Capital expenditure is mainly directed towards growth projects to increase supply of locally produced gas to the south-east Australian market. The company’s long-standing gas strategy focusses on commercialization of gas ranking among the most competitive sources of supply for the region.
The company’s analysis, and that of external parties such as AEMO, foresees new supply opportunities emerging in the coming years as output from existing sources of supply is depleted. It is probable a contraction of capital expenditure by the broader oil and gas industry in response to lower oil prices may
create an earlier and tighter gas supply outlook for this region than previously anticipated.

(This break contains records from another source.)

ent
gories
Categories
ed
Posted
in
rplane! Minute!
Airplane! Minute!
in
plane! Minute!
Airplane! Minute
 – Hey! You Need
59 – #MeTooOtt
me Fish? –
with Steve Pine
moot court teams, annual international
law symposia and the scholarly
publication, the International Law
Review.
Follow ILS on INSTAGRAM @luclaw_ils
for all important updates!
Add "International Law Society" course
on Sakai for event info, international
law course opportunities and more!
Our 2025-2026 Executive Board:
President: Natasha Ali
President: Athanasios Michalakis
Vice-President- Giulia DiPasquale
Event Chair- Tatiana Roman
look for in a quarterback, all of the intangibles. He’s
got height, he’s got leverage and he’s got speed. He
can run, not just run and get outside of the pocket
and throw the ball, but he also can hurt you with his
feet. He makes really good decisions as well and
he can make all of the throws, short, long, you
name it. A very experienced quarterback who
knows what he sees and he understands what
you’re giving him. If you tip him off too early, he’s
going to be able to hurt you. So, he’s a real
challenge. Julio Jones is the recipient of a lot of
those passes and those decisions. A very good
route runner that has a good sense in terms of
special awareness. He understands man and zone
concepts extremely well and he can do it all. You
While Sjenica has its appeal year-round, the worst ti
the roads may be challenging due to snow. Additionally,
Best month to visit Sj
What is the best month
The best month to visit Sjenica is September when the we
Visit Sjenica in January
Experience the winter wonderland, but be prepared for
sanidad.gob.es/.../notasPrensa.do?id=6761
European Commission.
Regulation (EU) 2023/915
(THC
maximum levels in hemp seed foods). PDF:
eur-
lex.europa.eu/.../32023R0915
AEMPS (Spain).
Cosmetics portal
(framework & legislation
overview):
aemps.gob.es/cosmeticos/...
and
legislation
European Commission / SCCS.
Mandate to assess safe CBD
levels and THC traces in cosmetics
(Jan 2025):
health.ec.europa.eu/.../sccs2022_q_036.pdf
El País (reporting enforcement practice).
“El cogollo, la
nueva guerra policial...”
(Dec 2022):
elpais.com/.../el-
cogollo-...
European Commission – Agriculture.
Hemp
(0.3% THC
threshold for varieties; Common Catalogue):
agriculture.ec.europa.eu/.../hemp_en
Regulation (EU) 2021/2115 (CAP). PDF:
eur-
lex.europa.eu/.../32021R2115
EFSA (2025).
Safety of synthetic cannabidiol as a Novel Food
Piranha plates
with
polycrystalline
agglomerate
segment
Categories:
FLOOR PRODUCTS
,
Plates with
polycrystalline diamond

As at 27 March 2020 Cooper Energy had cash of $149 million and net debt of $77 million. The company’s reserve based lending facility of $250 million is drawn to $226 million and the company has access to a working capital facility of which $13.5 million is undrawn.
Guidance for total production in FY20 is unchanged from that reaffirmed at the announcement of the first half results on 24 February: output of approximately 1.2 million barrels of oil equivalent from the company’s existing operations in the Otway and Cooper basins. This guidance now incorporates higher gas production and lower oil production. Gas production of approximately 5.9 PJ and crude oil production of approximately 0.2 million barrels is now anticipated. This guidance is to be upgraded to incorporate production from Sole once firm supply from the field is established.
The company produces crude oil from the Western Flank of the Cooper Basin through joint ventures operated by Beach Energy (PEL92) and Senex Energy (PEL93). Crude oil produced in the region attracts a premium to Brent. Cooper Energy’s direct operating cost of production1, exclusive of royalties, is approximately A$29/bbl. No hedging of oil production is in place.
Cooper Basin drilling
The company has completed its Cooper Basin drilling for the current period. Three wells in PEL92, 1 development well (Parsons-7) and 2 exploration wells (Glenelg North-1 and Sellicks South-1), were drilled in the period since the 2020 first half profit announcement. All were unsuccessful and plugged and abandoned. Further development wells in the Parsons oil field were suspended pending a review of the Parsons-7 results.
Incurred capital expenditure for the 12 months to 30 June is expected to approximate the middle of the previous guidance range of $86 million to $93 million provided 24 February.
As outlined at the FY20 half year profit announcement, the company has a number of growth projects at various stages of maturity. These projects are directed to the supply of gas to south-east Australia and therefore their pursuit is expected to be unaffected by the recent decline of crude oil prices. Planning for the abandonment of the disused BMG oil facilities is also underway, including engagement with rig contractors.
As the company has previously expressed, including to the 2019 Annual General Meeting, the timing and sequence of these projects will be managed to optimise returns to shareholders. As an ongoing, day-today discipline, this incorporates the impact of market conditions on the anticipated costs, revenue and financing.
It is anticipated work on the main projects (Minerva Gas Plant integration, OP3D2, the 2021/22 drilling campaign and BMG abandonment) will continue. However, it is also anticipated disruption associated with COVID-19, rig availability and other factors may result in some slippage to the dates previously outlined for some projects. This potential slippage is not anticipated to have a material impact on FY20 or FY21 production. Updates to the anticipated timing of these projects will be provided in the forthcoming March quarterly activities report.